How to create a cybersecurity analytics platform with AWS analytics and machine learning

Cybersecurity threats target every level of the global public sector and continue to evolve faster than organizations can respond. As of 2020, the average cost of a data breach and average time to identify a breach are $3.86 million USD and 207 days respectively, according to a study by IBM Security.

In the 2021 Executive Order on Improving the Nation’s Cybersecurity, the Biden administration calls for the centralizing and streamlining of access to cybersecurity data to “drive analytics for identifying and managing cybersecurity risks.” Cybersecurity analytics is a systematic methodology designed to collect, ingest, process, aggregate, and analyze security events.
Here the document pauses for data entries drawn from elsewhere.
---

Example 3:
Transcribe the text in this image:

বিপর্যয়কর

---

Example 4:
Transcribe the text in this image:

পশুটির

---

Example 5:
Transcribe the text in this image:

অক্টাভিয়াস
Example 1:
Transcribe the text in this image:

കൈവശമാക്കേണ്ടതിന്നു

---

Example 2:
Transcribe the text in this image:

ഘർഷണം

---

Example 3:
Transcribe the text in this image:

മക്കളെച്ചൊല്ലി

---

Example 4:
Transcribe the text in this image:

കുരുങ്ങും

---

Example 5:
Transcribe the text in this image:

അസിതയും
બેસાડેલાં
This methodology empowers organizations to proactively perform security investigations, powered by advanced analytics and machine learning (ML), that help mitigate cyber issues more effectively and efficiently at scale.

Traditional security analytics can struggle to capture, store, and analyze all the data generated by today’s modern and digital systems and may cause a risk of incomplete analysis. A modern threat intelligence platform includes cybersecurity analytics that harness the power of ML and behavioral analytics to screen systems and networks, identify and highlight anomalies, and empower organizations to address risks efficiently and effectively. Cybersecurity analytics can help public sector organizations understand the tremendous volume of data flowing in and out of networks and quickly detect and respond to potential threats. By providing real-time intelligence, historical records of past threats, and predictive recommendations, cybersecurity analytics can protect an organization from a potentially costly data breach or event.
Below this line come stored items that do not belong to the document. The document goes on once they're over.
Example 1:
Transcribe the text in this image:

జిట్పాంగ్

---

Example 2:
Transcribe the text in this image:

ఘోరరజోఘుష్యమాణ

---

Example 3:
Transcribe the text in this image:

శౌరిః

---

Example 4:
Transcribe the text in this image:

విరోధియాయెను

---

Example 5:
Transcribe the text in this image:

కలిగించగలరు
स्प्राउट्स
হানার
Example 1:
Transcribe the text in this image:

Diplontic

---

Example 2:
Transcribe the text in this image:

In this blog post, learn about the core components of a cybersecurity analytics framework and how organizations can use Amazon Web Services (AWS) to design a cybersecurity analytics platform with analytics and ML services.

The core components of a cybersecurity analytics platform

As public sector organizations aim to develop a zero trust architecture, they can build a security platform that unifies data, analytics, and ML. A robust cybersecurity analytics platform includes the following capabilities:

Behavioral analytics: Abnormal behavior of end-users or applications often indicates a security breach or issue. Behavioral analytics study patterns of user, application, and device behavior to identify anomalies. For example, an end-user who logs in from an external country to access systems not required for work, or an application that begins sending unusual queries and commands, could indicate a breach.

Security investigation: Data analytics, combined with data gathered from network flows, sensors, cloud systems, and security events, provide the data that cyber defense teams need to deploy an intrusion detection system (IDS), which can enable organizations to detect and respond to intrusions in real time.

Predictive security analytics: Data predictive analytics gathers historic data from previous cyber events, from which event patterns and vulnerabilities can be identified. Event patterns can be used to develop a tailored cyber threat defense response. Security analytics teams can use a combination of analytic techniques such as data ingestion, data processing, artificial learning, ML, natural language processing (NLP), and statistics to detect variations from the norm to predict imminent issues.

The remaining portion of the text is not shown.